■ What the task asks ■
What is needed is an exact copy of the lines from the one containing "Read the map" through the final line of the material below.

Dataset Block Start

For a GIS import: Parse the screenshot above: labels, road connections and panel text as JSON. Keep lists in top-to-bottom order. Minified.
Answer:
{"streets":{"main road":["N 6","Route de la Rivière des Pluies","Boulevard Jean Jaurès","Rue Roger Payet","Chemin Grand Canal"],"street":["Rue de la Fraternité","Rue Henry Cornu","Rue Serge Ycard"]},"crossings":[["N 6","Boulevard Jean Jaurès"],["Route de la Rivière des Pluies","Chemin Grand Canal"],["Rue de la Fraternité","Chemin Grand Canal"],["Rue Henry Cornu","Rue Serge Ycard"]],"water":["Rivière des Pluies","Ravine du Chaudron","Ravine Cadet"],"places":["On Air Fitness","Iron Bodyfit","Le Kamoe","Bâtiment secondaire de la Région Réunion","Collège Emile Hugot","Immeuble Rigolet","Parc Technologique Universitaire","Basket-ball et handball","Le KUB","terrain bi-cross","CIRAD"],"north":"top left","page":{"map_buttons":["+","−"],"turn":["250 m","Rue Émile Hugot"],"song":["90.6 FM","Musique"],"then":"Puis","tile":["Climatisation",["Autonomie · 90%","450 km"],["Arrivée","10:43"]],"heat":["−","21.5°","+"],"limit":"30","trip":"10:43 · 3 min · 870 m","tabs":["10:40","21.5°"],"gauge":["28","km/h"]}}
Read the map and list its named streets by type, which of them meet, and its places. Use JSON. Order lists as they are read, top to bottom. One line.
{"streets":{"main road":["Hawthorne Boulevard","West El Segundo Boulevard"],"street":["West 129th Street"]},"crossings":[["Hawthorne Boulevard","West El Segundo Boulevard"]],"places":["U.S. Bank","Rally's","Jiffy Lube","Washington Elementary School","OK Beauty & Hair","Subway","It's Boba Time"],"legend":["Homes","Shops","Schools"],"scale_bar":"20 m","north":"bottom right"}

Dataset Block End

■ Result of this task ■
Read the map and list its named streets by type, which of them meet, and its places. Use JSON. Order lists as they are read, top to bottom. One line.
{"streets":{"main road":["Hawthorne Boulevard","West El Segundo Boulevard"],"street":["West 129th Street"]},"crossings":[["Hawthorne Boulevard","West El Segundo Boulevard"]],"places":["U.S. Bank","Rally's","Jiffy Lube","Washington Elementary School","OK Beauty & Hair","Subway","It's Boba Time"],"legend":["Homes","Shops","Schools"],"scale_bar":"20 m","north":"bottom right"}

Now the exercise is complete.